Kasyr offers Larewen a brief assenting nod, even as he begins to push his hair back into place, " Then you might want to start by informing me as to your underlining strategy. I told you, once upon a time, that you had my support, so long as you did -not- succumb to the flaws et folly that so often accompanies a crown. Explain it to me so I'll understand." The kensai pauses, to glance at the mess, before he adjusts his coat, "...Maybe over a meal if it's going to be a lengthy chat." Larewen lifts her head slightly in a nod. “Outside Vailkrin, when you’ve the time. It’ll be my treat,” the elf wheezes. “When I’ve recovered. That hurt, you know.” The necromancer cracks the faintest of dry smiles as she turns back toward the sofa and falls down upon it. She leans back, closing her eyes. “You’ll have all your answers then.” With that, the necromancer lifts her hand and waves it slightly. A dismissal, but all the woman can manage presently. She’s pretty sure something inside her shattered.

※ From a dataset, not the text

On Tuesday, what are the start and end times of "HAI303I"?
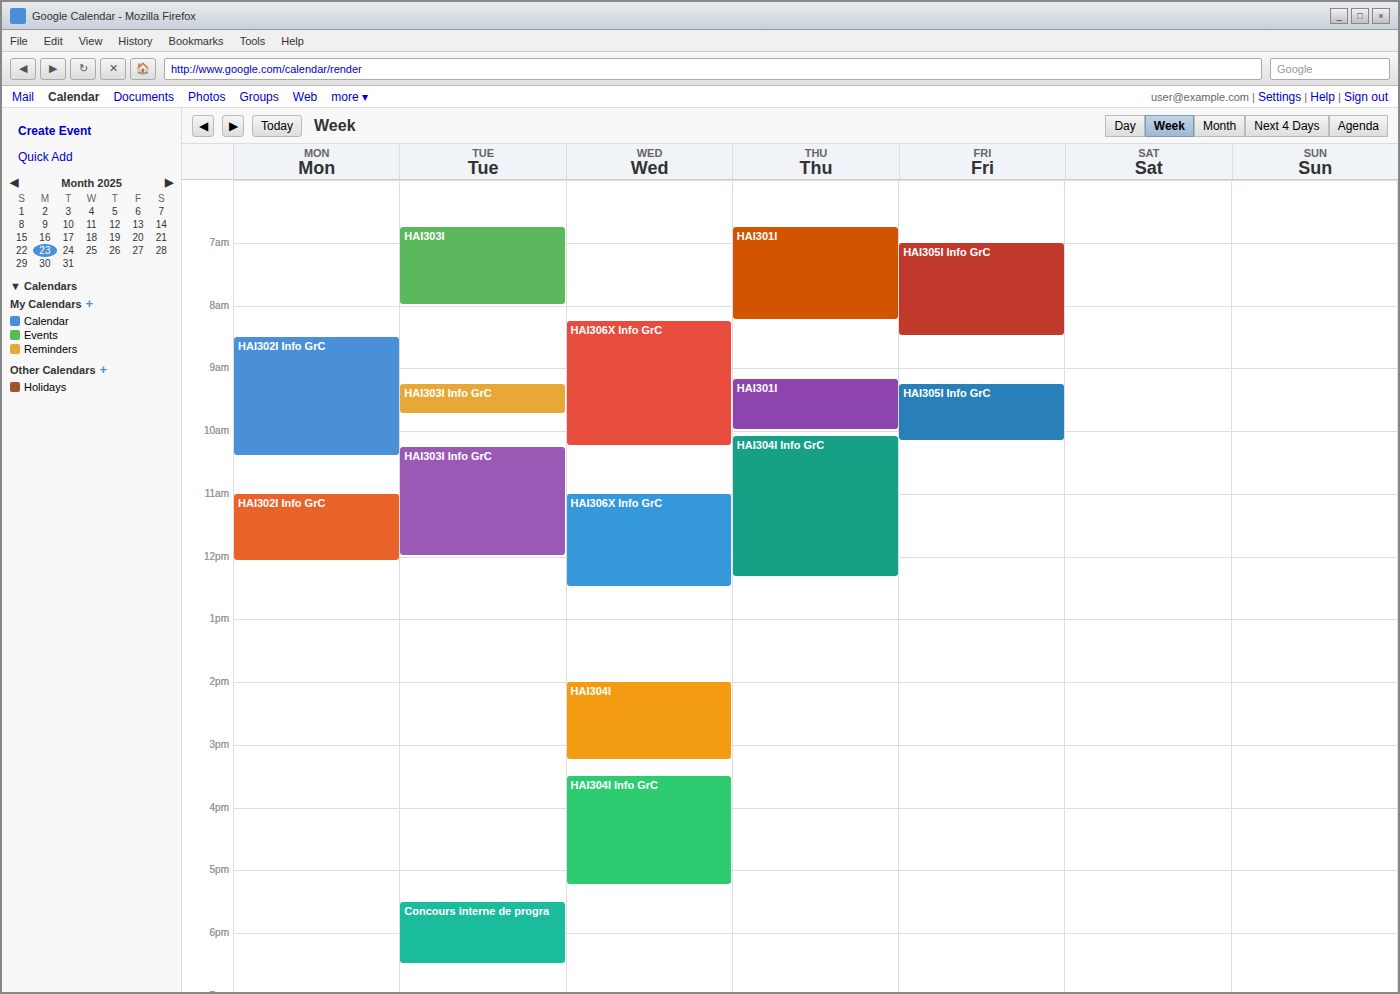
06:45 to 08:00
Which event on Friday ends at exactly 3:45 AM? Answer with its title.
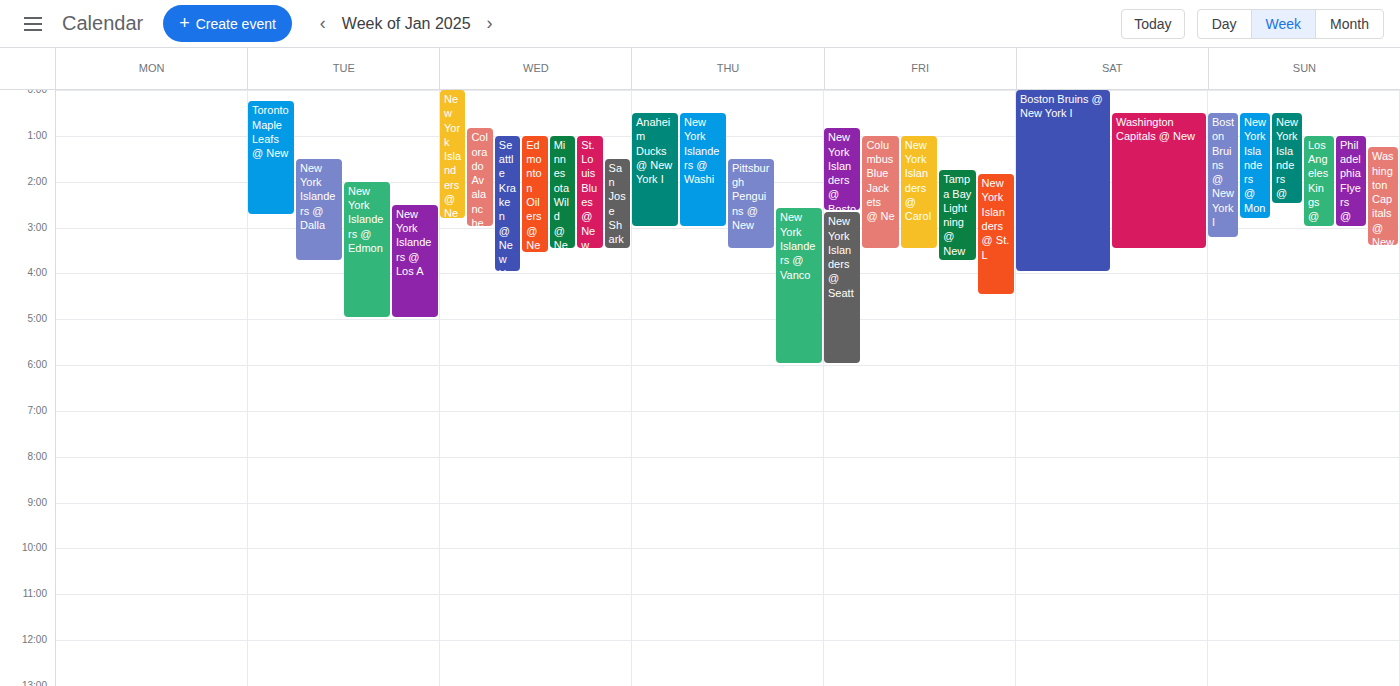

Kasyr actually cracks a grin at that, managing to evoke a certain boyish charm which at this point is likely more than intentional "Well, it didn't kill you, non? So, we can see about working towards that better tomorrow- without everything catching fire." That said, the Kensai jams his hands into the pocket of his trenchcoat, neatly adjusts the scarf around his neck, and plunges back into the familiar, dismal depths of the dark forest. ...Which is probably the part of Vailkrin he's least fond of, to be fair. Goddamn Spiders.